The objective of this study was to determine the potential of the test item and/or its metabolites to induce reverse mutations at the histidine locus in several strains of Salmonellatyphimurium (S. typhimurium; TA98, TA100, TA1535, and TA1537), and at the tryptophan locus of Escherichia coli (E. coli) strain WP₂uvrA in the presence or absence of an exogenous mammalian metabolic activation system (S9). 

The test was performed in two independent experiments, at first a direct plate assay was performed and secondly a pre-incubation assay.

In the dose-range finding study, the test item was initially tested up to concentrations of 5000 µg/plate in the strains TA100 and WP₂uvrA in the direct plate assay.  The test item did not precipitate on the plates at this dose level.  Cytotoxicity, as evidenced by a decrease in the number of revertants, reduction of the bacterial background lawn and/or the presence of microcolonies, was observed in both tester strains in the absence and presence of S9-mix. Results of this dose-range finding test were reported as part of the first mutation assay.

In the first mutation experiment, the test item was tested up to concentrations of
1600 µg/plate in the strains TA1535, TA1537 and TA98.  The test item did not precipitate on the plates at this dose level.  Cytotoxicity, as evidenced by a decrease in the number of revertants, reduction of the bacterial background lawn and/or the presence of microcolonies, was observed in all tester strains in the absence and presence of S9-mix. 

In the second mutation experiment, the test item was tested up to concentrations of
1600 µg/plate in the tester strains TA1535, TA1537, TA98, TA100 and up to 5000 µg/plate in the tester strain WP₂uvrA in the pre-incubation assay.  The test item did not precipitate on the plates. Cytotoxicity, as evidenced by a decrease in the number of revertants, reduction of the bacterial background lawn and/or the presence of microcolonies, was observed in all tester strains in the absence and presence of S9-mix. 
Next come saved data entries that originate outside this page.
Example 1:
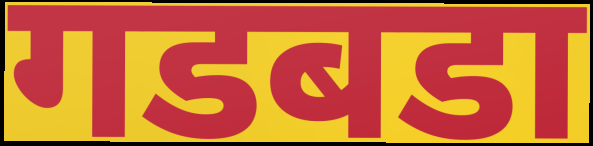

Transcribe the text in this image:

गडबडा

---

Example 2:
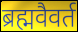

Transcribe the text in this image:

ब्रह्मवैवर्त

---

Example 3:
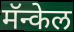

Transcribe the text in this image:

मॅन्केल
In this study, acceptable responses were obtained for the negative and strain-specific positive control items indicating that the test conditions were adequate, and that the metabolic activation system functioned properly.

In the second experiment (pre-incubation method), the test item induced dose-related increases in the number of revertant colonies compared to the solvent control in tester strains TA98, TA100 and WP₂uvrA

In tester strain TA98, the increases observed where up to 3.3- fold and 4.5- fold the concurrent control, in the absence and presence of S9-mix, respectively.
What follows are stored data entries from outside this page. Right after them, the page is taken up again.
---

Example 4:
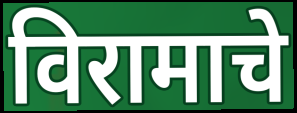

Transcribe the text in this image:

विरामाचे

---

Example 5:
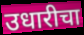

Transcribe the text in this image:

उधारीचाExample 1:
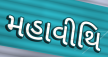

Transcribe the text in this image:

મહાવીથિ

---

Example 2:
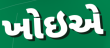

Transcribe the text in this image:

ખોઇએ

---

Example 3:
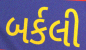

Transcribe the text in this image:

બર્કલી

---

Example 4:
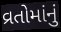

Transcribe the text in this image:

વ્રતોમાંનું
In tester strain TA100, the increases observed where up to 3.0- fold and 3.3- fold the concurrent control, in the absence and presence of S9-mix, respectively.

In tester strain WP₂uvrA, the increases observed where up to 3.1- fold and 2.9- fold the concurrent control, in the absence and presence of S9-mix, respectively.
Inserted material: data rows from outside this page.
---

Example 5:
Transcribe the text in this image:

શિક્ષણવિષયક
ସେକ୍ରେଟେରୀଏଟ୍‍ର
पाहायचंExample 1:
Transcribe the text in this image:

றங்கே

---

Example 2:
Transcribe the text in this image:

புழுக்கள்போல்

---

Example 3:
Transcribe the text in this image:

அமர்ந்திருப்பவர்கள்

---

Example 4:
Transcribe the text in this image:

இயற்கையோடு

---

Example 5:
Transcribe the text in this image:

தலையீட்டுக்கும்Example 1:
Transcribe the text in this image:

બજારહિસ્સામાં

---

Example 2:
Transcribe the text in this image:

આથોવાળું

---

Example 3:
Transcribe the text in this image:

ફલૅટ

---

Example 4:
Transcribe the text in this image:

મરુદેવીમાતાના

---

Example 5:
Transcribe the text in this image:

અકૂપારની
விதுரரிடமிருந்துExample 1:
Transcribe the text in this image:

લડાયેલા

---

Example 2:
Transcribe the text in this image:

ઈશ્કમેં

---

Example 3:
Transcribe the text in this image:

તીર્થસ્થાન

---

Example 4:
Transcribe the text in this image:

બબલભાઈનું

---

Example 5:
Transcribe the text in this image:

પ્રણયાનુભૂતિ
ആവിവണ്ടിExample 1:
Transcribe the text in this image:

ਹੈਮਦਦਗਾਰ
Although the increases in tester strains TA98 and WP₂uvrA were within the laboratory historical control data range, the responses were more than two- and three-fold the concurrent controls in strains WP₂uvrA and TA98, respectively. In addition, the increases in tester strain TA100 were outside the historical control data range and more than two-fold the concurrent controls. Based on these observations, the increases were considered biologically relevant. 

In conclusion, based on the results of this study it is concluded that the test item is mutagenic in the Salmonella typhimurium reverse mutation assay and in the Escherichia coli reverse mutation assay.